Texte extrait:

Qui enseigne? L'Eglise n'est-ce pas? Et l'Eglise se résume t-elle à "Rm VIII 28-30, IX 14-24 ; à Eph I 3 ; à II Th II 13"? le catholicisme est la religion de l'Eglise, pas la religion du livre, il faut donc lire avec cet esprit catholique qui nous a été insufflé par l'Eglise, sinon c'est du protestantisme, et il est bien connu que le jeu favori des protestants consiste à s'envoyer à la figure des versets, chacun prêchant pour sa chapelle. Tandis que nous autres catholiques, nous avons tous en commun d'adhérer au Credo, point de repère immuable à l'aune duquel tout le reste doit être évalué. Il est bon de préciser que le catholicisme n'est pas une gnose dissimulée par un premier niveau de lecture, comme c'est souvent le cas dans les religions à mystères où le véritable sens n'est dévoilé qu'au terme d'une initiation.
Popeye a écrit :
Citation:
Ou dira t-on que le fidèle lorsqu'il récite le Credo se trompe (de bonne foi) si à ce moment-là il songe à toute l'humanité au lieu de penser aux seuls prédestinés?
Non, pour la raison déjà dite.
Et Oui à la fois, car selon cette "raison" invoquée il conviendrait de faire un distingo qu'il ne fait pas: si je parle de l'homme sans le distinguer des autres animaux je me trompe.
Popeye a écrit :
Il ne s'agit pas d'arguties : il s'agit de ne pas rejeter des pans entiers de l'enseignement révélé au nom d'autres vérités révélées. Il s'agit donc de montrer la pleine conciliation d'enseignements qui peuvent, de prime abord, paraître jurer entre eux. Il s'agit donc de quelque chose de fondamental, puisqu'à défaut, niant la parole de Dieu, on fait de Dieu un menteur...
Non c'est: "à défaut, évacuant des interprétations incompatibles avec l'enseignement catholique (car il n'y en a qu'un) on égratigne quelques grands docteurs(errare humanum est) ou carrément on fait de certaines écoles théologiques des écoles du mensonge (perseverare diabolicum est)", ce qui est parfaitement raisonnable.
Popeye a écrit :
Citation:
D'ailleurs Saint-Thomas lui-même a posé des limites à son propre travail de théologien: «A côté de ce qui m’a été révélé, tout ce que j’ai écrit et dit m’apparaît comme rien.»
Ca tombe bien, la prédestination de certains seuls nous est révélée. Voyez les références bibliques données plus haut.
ça tombe mal pour le couronnement de son oeuvre, qu'il a d'ailleurs refusé de poursuivre, son disciple cherchant à la continuer fort maladroitement. Dommage, cela aurait pu être l'occasion d'ajouter un nouveau chapitre sur la double prédestination, non?
Popeye a écrit :
Peut être bien, mais si le saint est, de surcroît, savant, c'est mieux.
Et de deux non-saints, l'un savant l'autre ignorant, lequel est meilleur ?
Et entre un savant réprouvé et un ignorant élu lequel est le meilleur?

Données d'entrée:
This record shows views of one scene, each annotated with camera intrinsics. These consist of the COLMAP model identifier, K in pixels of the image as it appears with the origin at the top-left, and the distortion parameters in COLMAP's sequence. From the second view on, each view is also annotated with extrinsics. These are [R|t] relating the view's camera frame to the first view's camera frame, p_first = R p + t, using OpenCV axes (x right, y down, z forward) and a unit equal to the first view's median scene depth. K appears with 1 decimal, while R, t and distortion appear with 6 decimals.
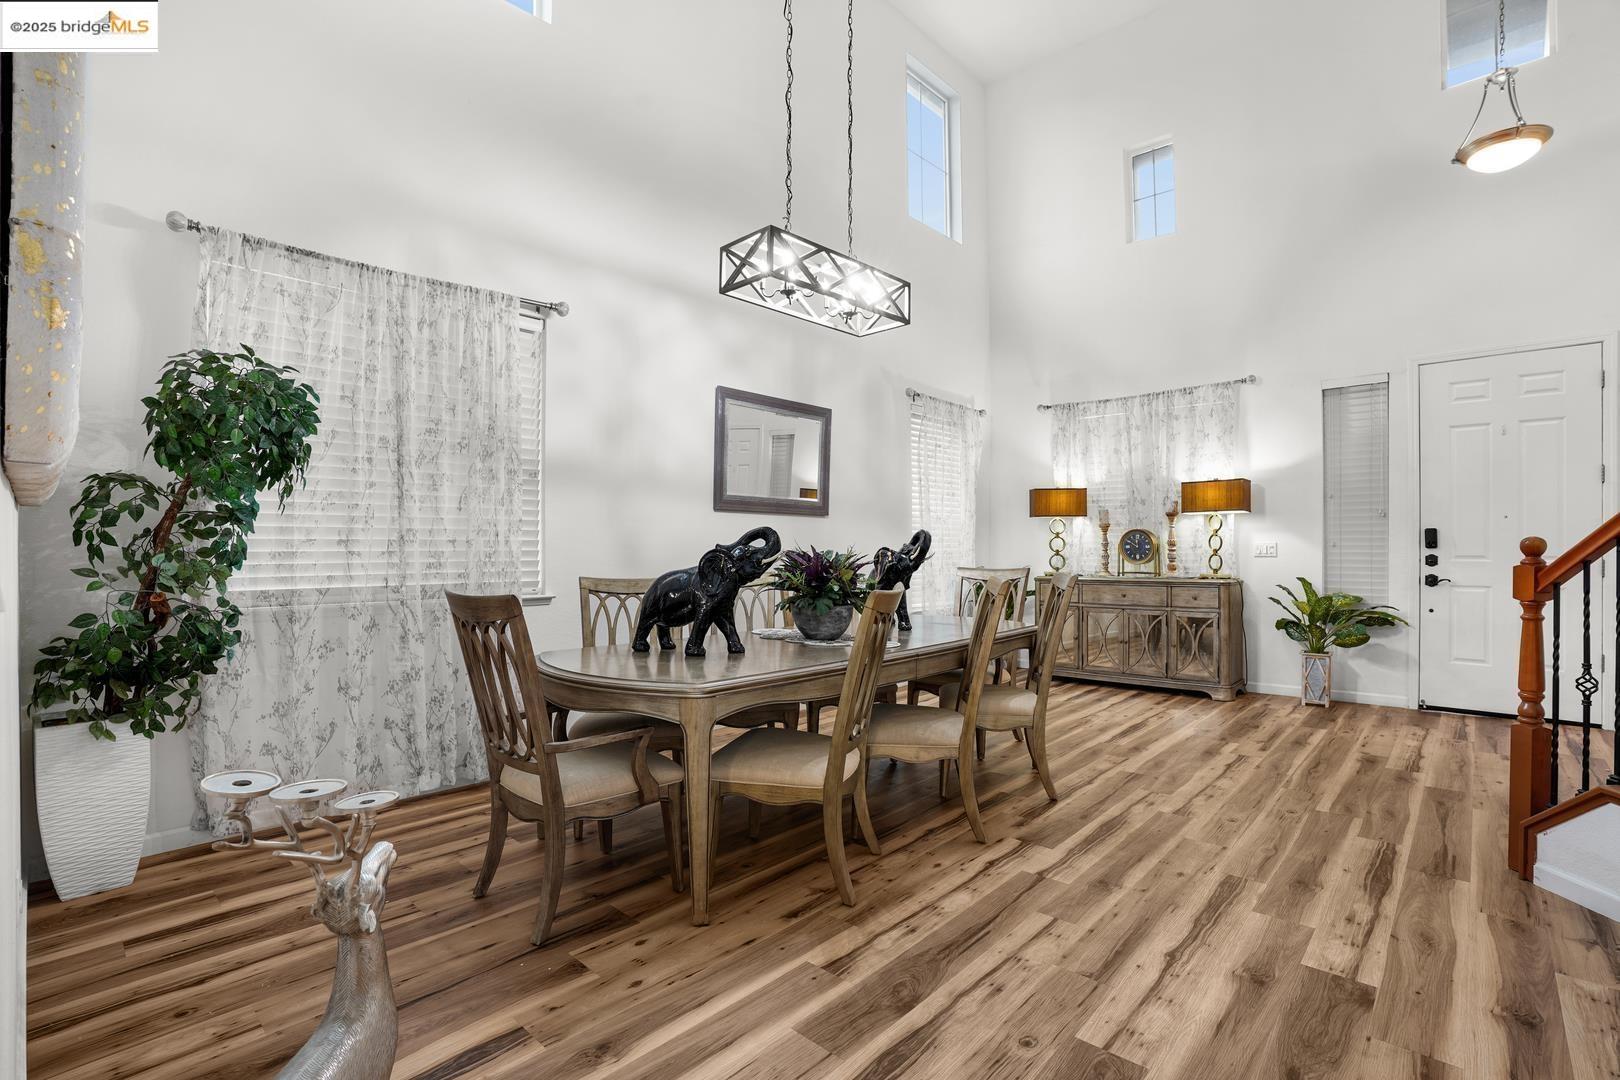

Exercices à faire:
1) D'après le texte sur la prédestination, en quoi consiste le jeu favori des protestants ?
2) Rédigez la suite du texte sur la prédestination à partir de sa dernière phrase.

Réponses par exercice:
1) À s'envoyer à la figure des versets, chacun prêchant pour sa chapelle.

2)
Popeye a écrit :
D'où l'enseignement du Concile de Trente, session sur la Justification :
http://www.jesusmarie.com/denzinger_num ... _1672.html
Et particulièrement le chapitre 3 : Mais, bien que lui soit " mort pour tous " 2Co 5,15 , tous cependant ne reçoivent pas le bienfait de sa mort. mais ceux-là seulement auxquels le mérite de sa Passion est communiqué. En effet, de même qu'en toute vérité les hommes ne naîtraient pas injustes s'ils ne naissaient de la descendance issue corporellement d'Adam, puisque, quand ils sont conçus, ils contractent une injustice personnelle par le fait qu'ils descendent corporellement de lui, de même ils ne seraient jamais justifiés s'ils ne renaissaient pas dans le Christ , puisque, grâce à cette renaissance, leur est accordé par le mérite de sa Passion la grâce par laquelle ils deviennent justes. Pour ce bienfait l'Apôtre nous exhorte à toujours "rendre grâce au Père qui nous a rendus dignes d'avoir part à l'héritage des saints dans la lumière et nous a arrachés à la puissance des ténèbres et transférés dans le Royaume de son Fils bien-aimé, en qui nous avons la Rédemption et la rémission des péchés" Col 1,12-14 (Dz 1523).
Et quel sens accordez-vous à "renaître en Christ"?, être déjà né en Christ et y renaître? ou être né hors du Christ et avoir la possibilité de renaître en Christ? La réponse est évidente pour tout catholique, elle ne plaira bien sûr pas aux tenants de la double prédestination.
Je reviens sur la double prédestination thomiste et pose la question de sa conformité avec la foi catholique:
Somme contre les Gentils
163 : DE LA PRÉDESTINATION, DE LA RÉPROBATION ET DE L’ÉLECTION DIVINE
Nous avons montré que sous l’action divine, des hommes, aidés par la grâce, sont dirigés vers leur fin dernière, tandis que d’autres, privés de ce secours, se détournent de cette fin ; or tout ceci qui est de Dieu, a été prévu et ordonné par sa sagesse de toute éternité. Cette distinction entre les hommes a donc été voulue par Dieu en son éternité.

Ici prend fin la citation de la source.